▶ _Source records_:
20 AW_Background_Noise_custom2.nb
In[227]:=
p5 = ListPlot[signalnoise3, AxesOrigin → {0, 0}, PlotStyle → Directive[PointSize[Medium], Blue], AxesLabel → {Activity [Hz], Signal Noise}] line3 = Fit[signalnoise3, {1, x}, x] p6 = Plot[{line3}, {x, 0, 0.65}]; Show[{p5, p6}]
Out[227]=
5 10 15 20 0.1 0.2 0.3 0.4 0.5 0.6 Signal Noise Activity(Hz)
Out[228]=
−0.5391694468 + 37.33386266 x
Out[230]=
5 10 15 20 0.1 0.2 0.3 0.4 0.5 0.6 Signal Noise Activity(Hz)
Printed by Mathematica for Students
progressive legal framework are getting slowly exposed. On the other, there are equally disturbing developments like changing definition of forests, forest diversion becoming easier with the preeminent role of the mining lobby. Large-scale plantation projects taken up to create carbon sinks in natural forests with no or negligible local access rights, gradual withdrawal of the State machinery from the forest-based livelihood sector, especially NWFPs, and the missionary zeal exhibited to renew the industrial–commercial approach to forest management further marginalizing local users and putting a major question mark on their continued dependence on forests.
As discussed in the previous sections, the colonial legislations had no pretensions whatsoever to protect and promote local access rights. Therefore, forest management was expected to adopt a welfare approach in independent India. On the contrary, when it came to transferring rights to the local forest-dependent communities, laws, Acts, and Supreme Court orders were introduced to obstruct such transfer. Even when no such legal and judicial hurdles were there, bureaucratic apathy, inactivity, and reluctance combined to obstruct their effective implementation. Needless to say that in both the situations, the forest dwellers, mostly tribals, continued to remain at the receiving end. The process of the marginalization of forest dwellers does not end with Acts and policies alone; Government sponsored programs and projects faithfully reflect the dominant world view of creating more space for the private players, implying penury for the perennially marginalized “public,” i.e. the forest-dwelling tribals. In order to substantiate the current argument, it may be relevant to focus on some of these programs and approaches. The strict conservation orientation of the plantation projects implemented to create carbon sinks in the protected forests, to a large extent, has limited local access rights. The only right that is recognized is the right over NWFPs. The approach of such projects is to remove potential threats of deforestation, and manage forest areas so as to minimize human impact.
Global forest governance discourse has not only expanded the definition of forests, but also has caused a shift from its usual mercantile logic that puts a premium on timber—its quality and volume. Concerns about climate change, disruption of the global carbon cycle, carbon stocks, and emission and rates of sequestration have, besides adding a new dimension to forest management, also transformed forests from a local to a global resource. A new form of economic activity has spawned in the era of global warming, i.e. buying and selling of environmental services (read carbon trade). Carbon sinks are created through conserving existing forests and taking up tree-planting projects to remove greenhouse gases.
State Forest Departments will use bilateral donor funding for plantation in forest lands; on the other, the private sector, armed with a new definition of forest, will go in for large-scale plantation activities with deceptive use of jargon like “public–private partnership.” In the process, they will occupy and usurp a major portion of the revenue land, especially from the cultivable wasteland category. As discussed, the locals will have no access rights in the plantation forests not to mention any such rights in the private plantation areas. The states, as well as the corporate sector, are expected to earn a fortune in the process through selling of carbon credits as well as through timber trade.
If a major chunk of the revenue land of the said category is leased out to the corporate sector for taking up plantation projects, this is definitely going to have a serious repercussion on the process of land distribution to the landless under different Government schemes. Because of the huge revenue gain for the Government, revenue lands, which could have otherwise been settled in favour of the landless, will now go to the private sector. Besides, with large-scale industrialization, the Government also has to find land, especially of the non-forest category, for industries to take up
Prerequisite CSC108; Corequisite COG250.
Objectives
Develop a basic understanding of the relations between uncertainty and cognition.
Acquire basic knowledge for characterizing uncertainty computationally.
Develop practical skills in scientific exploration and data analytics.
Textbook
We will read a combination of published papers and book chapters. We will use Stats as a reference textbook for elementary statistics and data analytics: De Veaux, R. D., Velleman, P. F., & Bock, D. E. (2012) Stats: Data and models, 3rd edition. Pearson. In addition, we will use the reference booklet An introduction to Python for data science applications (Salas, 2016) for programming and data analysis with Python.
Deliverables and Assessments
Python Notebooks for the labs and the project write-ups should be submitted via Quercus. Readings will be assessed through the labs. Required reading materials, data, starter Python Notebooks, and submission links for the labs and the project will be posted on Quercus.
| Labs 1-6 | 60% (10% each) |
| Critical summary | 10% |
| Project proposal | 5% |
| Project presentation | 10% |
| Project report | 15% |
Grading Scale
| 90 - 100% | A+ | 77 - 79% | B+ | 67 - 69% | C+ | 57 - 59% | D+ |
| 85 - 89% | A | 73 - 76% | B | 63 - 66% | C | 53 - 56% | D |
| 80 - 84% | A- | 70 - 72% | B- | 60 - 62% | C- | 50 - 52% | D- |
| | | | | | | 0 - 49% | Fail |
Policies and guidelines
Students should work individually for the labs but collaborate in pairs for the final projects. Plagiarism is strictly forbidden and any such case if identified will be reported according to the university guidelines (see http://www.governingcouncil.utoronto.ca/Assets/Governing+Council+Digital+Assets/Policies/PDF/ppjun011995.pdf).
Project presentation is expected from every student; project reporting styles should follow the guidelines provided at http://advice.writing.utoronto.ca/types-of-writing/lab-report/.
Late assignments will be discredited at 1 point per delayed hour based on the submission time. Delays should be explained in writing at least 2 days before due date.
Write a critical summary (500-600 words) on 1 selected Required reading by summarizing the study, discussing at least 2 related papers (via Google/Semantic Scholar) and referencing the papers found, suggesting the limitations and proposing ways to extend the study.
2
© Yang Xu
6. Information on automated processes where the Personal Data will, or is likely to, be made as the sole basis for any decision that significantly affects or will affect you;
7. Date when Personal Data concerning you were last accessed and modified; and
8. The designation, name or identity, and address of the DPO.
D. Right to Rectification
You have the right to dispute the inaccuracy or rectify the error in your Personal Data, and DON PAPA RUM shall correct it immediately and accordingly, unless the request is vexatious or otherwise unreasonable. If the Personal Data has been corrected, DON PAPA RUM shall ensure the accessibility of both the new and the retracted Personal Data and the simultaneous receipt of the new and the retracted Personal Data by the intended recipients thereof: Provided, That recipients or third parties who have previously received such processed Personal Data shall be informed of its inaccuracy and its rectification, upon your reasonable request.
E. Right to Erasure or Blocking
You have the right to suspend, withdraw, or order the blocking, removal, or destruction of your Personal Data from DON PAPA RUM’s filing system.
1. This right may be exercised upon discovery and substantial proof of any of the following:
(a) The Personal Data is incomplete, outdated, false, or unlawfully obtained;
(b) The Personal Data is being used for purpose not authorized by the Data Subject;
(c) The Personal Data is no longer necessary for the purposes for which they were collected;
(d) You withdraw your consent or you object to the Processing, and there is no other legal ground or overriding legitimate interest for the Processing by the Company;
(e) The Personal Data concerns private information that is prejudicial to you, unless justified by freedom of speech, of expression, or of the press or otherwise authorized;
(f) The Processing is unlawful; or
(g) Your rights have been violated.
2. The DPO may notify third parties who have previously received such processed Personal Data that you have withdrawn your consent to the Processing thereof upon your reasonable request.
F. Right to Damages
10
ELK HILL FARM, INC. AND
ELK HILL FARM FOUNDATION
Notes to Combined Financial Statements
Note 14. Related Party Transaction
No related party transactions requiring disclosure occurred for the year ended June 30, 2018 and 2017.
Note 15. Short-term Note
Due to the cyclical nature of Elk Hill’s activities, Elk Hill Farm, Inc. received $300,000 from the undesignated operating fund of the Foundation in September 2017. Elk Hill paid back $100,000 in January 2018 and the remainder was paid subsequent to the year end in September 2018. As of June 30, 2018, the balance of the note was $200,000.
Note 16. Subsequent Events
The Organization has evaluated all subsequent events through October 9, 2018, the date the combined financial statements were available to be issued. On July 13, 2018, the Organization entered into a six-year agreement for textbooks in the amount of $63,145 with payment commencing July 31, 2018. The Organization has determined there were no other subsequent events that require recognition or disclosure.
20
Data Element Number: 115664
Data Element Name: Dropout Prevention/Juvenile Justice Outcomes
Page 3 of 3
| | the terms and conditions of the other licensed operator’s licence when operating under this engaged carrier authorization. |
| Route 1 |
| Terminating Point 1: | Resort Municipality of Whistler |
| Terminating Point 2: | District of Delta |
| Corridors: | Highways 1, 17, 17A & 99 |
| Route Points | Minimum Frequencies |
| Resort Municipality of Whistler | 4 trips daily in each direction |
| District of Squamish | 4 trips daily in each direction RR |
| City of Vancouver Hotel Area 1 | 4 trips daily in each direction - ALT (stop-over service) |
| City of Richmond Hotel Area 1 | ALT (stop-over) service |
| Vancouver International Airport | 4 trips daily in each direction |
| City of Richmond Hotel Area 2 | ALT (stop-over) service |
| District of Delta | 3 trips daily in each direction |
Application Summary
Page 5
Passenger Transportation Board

▶ _Work item_:
Which lines above contain "authorized"? Show each of them.

▶ _Response to this exercise_:
(b) The Personal Data is being used for purpose not authorized by the Data Subject;
(e) The Personal Data concerns private information that is prejudicial to you, unless justified by freedom of speech, of expression, or of the press or otherwise authorized;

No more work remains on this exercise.